Hudson, the polar bear cub that enchanted visitors to the Toronto Zoo last summer, is now growing up and moving away from home.
The one-year-old polar bear will be moving to Winnipeg later this month to a new home at the Assiniboine Park Zoo, the Toronto Zoo announced Thursday, Jan. 17.
Hudson will make the move on Jan. 28.
Local residents are invited to say their farewells to him by the end of the Toronto Zoo’s operating hours on Jan. 27.
Hudson was lucky he even survived his first few days after being born at the Toronto Zoo. His mother, Aurora, turned on her litter of three cubs, killing two of them before zoo staff rescued Hudson who weighed only 700 grams at the time.
Hudson was raised by zoo staff and has since grown to weigh more than 400 pounds.
The move to the Assiniboine zoo is Hudson’s next step to becoming a mature male polar bear in the hopes that he will be paired with a female in the future and contribute to the Species Survival Plan (SSP) breeding program, the Toronto Zoo said.
The Assiniboine zoo has recently completed the International Polar Bear Conservation Centre – a key component of the new 10-acre Journey to Churchill exhibit currently under construction.
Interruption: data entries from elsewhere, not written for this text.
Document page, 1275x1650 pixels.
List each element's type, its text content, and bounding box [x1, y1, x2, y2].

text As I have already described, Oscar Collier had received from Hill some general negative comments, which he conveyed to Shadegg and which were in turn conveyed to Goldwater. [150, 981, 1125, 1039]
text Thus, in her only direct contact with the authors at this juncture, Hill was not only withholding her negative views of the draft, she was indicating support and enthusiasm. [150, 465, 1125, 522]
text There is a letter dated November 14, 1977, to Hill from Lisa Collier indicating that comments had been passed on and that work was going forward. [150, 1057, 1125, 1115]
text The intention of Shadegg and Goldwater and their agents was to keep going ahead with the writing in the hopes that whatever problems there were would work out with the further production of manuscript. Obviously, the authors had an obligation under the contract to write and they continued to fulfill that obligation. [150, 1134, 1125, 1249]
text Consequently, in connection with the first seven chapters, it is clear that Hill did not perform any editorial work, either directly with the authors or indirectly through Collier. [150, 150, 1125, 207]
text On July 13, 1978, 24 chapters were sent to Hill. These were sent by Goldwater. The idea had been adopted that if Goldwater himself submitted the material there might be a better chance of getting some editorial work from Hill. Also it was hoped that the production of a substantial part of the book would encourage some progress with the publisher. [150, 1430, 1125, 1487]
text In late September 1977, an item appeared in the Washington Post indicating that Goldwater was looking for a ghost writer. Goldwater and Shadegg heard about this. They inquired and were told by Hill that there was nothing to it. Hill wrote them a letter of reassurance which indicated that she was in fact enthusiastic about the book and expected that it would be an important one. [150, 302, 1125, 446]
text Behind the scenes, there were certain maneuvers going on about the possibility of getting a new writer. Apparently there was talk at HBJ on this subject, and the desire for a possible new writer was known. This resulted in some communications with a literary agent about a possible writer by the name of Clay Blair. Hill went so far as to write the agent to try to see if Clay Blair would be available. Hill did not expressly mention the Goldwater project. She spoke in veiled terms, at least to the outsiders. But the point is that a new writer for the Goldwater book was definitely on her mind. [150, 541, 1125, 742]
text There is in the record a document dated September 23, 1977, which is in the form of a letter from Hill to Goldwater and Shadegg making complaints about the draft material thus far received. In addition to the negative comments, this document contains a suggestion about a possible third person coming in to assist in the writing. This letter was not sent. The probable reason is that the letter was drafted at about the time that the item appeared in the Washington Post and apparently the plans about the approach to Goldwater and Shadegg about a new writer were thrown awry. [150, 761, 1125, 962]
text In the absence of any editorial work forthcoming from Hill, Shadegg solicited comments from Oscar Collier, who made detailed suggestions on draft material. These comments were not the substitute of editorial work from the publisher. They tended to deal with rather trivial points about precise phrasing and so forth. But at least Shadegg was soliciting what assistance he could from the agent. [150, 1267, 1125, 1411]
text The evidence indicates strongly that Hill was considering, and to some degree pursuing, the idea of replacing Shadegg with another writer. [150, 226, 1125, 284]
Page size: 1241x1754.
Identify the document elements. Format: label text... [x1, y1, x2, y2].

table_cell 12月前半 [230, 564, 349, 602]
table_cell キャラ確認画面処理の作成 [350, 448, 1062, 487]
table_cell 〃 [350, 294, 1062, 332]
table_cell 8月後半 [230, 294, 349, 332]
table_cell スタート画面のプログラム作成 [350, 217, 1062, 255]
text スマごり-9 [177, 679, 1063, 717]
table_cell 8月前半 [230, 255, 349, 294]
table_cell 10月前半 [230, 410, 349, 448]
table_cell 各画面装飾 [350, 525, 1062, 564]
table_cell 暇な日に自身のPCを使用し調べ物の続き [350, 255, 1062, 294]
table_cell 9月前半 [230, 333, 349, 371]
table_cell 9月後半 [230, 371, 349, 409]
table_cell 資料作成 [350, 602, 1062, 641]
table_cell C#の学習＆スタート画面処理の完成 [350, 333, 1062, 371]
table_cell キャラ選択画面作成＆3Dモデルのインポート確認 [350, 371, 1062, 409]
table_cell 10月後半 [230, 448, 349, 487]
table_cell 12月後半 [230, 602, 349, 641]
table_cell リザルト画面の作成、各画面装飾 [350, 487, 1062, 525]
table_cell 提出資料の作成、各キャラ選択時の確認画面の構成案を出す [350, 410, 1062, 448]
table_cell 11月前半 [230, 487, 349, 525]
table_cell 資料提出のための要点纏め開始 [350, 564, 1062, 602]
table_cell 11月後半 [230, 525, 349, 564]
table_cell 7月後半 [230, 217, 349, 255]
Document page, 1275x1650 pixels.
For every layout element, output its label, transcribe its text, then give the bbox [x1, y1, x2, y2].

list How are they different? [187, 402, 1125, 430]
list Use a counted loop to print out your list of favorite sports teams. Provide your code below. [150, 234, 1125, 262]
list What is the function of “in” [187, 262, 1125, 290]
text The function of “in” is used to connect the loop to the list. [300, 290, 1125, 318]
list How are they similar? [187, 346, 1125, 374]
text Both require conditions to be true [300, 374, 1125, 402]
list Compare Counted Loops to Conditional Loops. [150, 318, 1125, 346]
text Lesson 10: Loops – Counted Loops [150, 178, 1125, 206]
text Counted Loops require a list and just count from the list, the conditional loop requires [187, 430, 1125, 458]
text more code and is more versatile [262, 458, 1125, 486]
Hudson will be the first polar bear to inhabit this new facility prior to moving into Journey to Churchill in 2014, the Toronto Zoo said.
Full details about Hudson’s new home can be found at www.imagineaplace.ca/zoo-renewal/journey-to-churchill.
“This is very exciting for all of us here at the Assiniboine Park Zoo and we can’t wait to welcome Hudson into our zoo family,” said Tim Sinclair-Smith, director of zoological operations at the Assiniboine Park Zoo, in a release.
“His arrival marks a significant step in our polar bear program and conservation efforts as we move closer to the opening of the Journey to Churchill in 2014.”
Once Hudson has departed to his new home, the Toronto Zoo will continue the polar bear breeding
program and pair male, Inukshuk, with sisters Aurora (Hudson’s mother) and Nikita.
Last December, the Toronto Zoo announced that Aurora most recent litter of three cubs died.
However, unlike Hudson’s case, Aurora seemed to accept her role as mother, the zoo said at the time.
Zoo staff said the new litter was born in early December, and while one of the premature cubs died immediately, Aurora seemed to be nurturing and nursing the other two. A few days later, though, those cubs had also died, for reasons the zoo said were unclear.